[Stored data]
↓
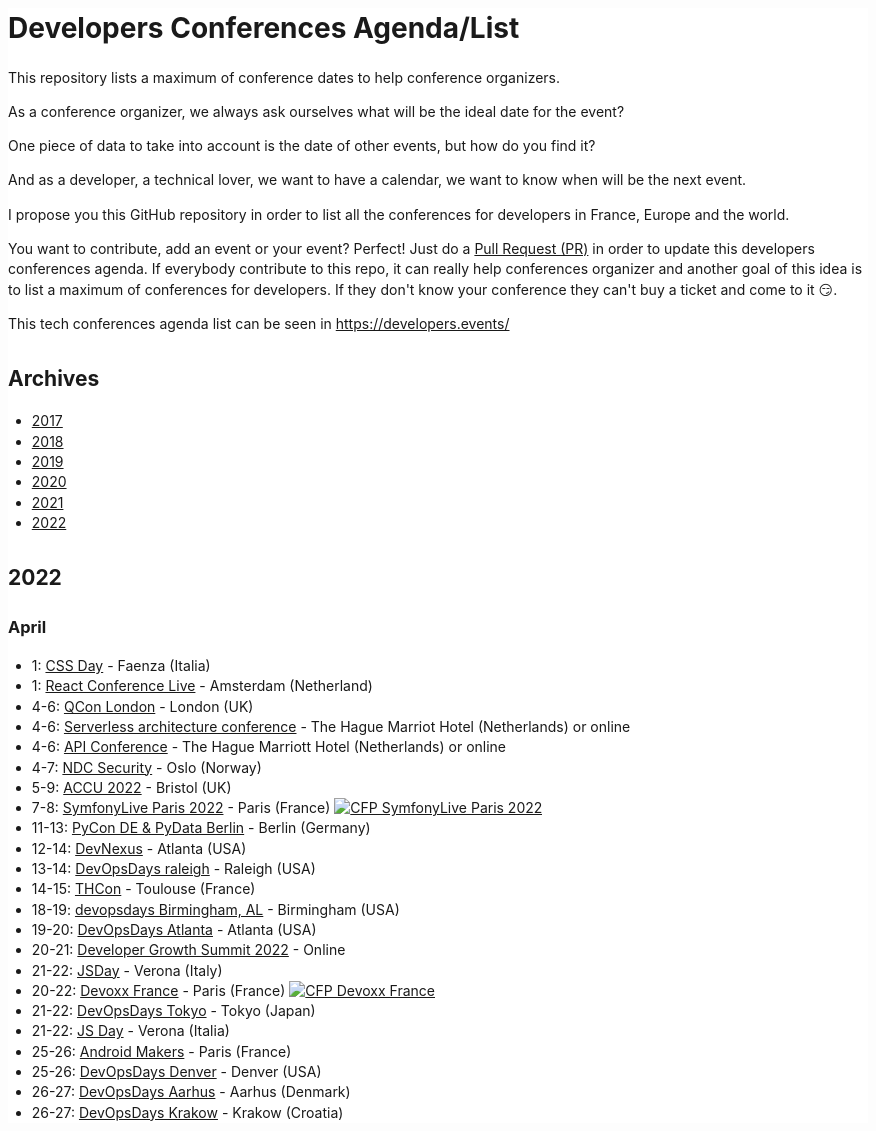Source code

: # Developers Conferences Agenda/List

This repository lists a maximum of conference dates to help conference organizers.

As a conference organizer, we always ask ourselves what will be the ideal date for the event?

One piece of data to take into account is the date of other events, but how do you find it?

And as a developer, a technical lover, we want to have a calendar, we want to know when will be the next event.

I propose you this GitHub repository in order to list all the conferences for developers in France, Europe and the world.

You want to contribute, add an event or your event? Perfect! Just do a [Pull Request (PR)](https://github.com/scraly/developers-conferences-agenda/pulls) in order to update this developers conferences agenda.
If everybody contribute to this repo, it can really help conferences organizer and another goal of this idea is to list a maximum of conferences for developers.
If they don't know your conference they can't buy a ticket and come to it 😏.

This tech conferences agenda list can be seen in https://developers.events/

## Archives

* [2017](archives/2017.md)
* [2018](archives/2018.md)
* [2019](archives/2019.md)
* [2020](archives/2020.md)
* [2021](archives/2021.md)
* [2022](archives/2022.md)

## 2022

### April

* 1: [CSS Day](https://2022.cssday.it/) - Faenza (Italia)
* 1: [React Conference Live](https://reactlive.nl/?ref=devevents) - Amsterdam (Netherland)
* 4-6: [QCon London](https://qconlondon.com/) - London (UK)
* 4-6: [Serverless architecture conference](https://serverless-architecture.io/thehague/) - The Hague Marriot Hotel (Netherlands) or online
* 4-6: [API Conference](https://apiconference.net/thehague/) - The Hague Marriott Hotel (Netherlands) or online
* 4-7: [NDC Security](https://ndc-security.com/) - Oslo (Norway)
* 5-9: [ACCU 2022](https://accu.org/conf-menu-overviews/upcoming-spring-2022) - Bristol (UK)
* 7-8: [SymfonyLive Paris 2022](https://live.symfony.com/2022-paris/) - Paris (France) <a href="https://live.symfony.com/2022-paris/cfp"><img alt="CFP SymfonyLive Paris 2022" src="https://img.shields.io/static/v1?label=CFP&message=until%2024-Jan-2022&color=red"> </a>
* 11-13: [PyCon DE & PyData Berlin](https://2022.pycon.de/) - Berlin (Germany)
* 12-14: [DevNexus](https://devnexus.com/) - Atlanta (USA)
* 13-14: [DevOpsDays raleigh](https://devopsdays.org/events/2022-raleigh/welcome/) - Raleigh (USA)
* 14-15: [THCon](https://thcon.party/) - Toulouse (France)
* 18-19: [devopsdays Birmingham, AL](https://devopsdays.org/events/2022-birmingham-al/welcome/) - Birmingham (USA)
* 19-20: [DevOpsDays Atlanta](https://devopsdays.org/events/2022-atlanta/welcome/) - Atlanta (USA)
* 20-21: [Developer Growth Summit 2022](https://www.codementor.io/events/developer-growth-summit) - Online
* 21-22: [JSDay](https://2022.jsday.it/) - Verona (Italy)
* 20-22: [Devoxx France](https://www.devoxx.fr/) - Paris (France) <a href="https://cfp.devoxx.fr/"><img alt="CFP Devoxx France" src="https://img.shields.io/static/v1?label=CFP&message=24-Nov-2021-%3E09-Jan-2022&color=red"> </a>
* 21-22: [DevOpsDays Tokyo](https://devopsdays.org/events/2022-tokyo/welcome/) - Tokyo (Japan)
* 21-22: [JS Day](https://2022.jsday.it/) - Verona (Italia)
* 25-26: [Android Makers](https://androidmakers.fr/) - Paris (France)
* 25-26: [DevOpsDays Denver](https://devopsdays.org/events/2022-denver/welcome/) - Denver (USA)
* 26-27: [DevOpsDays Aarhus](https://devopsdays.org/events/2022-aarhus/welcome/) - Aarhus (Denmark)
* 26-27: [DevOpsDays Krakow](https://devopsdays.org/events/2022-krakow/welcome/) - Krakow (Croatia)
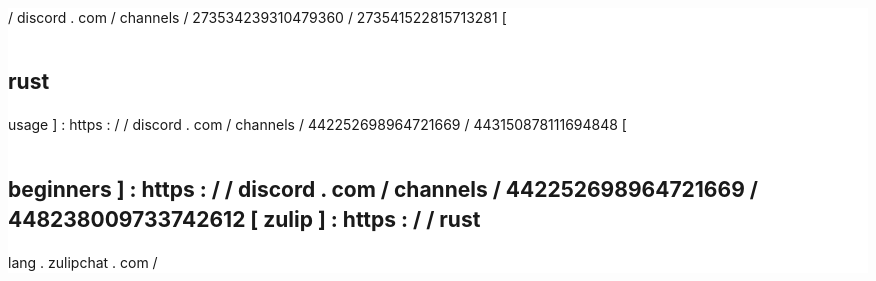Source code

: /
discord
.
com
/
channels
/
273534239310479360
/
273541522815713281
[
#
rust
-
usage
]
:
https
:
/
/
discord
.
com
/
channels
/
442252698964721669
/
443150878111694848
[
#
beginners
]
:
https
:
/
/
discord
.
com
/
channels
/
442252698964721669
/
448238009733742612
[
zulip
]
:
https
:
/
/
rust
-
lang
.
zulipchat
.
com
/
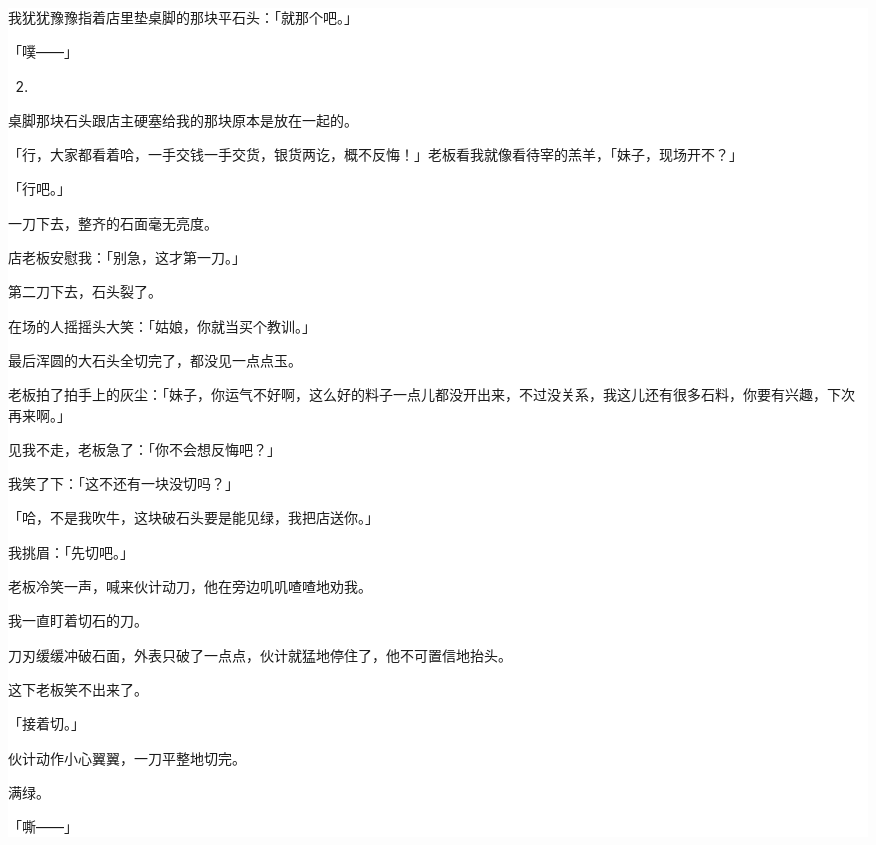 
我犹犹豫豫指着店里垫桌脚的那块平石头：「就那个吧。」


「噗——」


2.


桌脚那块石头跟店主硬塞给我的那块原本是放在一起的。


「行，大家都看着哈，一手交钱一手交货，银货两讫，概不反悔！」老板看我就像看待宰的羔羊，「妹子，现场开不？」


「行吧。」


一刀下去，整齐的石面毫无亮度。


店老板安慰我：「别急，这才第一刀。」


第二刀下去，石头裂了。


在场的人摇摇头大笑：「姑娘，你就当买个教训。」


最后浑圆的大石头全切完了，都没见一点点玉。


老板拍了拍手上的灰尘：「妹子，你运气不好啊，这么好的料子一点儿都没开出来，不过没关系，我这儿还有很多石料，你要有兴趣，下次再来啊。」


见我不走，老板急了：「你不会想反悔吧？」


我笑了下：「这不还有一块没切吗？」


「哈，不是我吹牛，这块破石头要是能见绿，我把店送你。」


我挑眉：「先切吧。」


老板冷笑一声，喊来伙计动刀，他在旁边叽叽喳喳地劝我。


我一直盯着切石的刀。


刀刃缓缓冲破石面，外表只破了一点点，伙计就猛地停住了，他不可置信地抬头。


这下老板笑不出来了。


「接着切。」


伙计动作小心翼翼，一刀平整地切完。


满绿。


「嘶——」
↑
:: EXERCISE ::
Return every line above that contains the string "Hotel", matching its case exactly.

:: EXERCISE ANSWER ::
* 4-6: [Serverless architecture conference](https://serverless-architecture.io/thehague/) - The Hague Marriot Hotel (Netherlands) or online
* 4-6: [API Conference](https://apiconference.net/thehague/) - The Hague Marriott Hotel (Netherlands) or online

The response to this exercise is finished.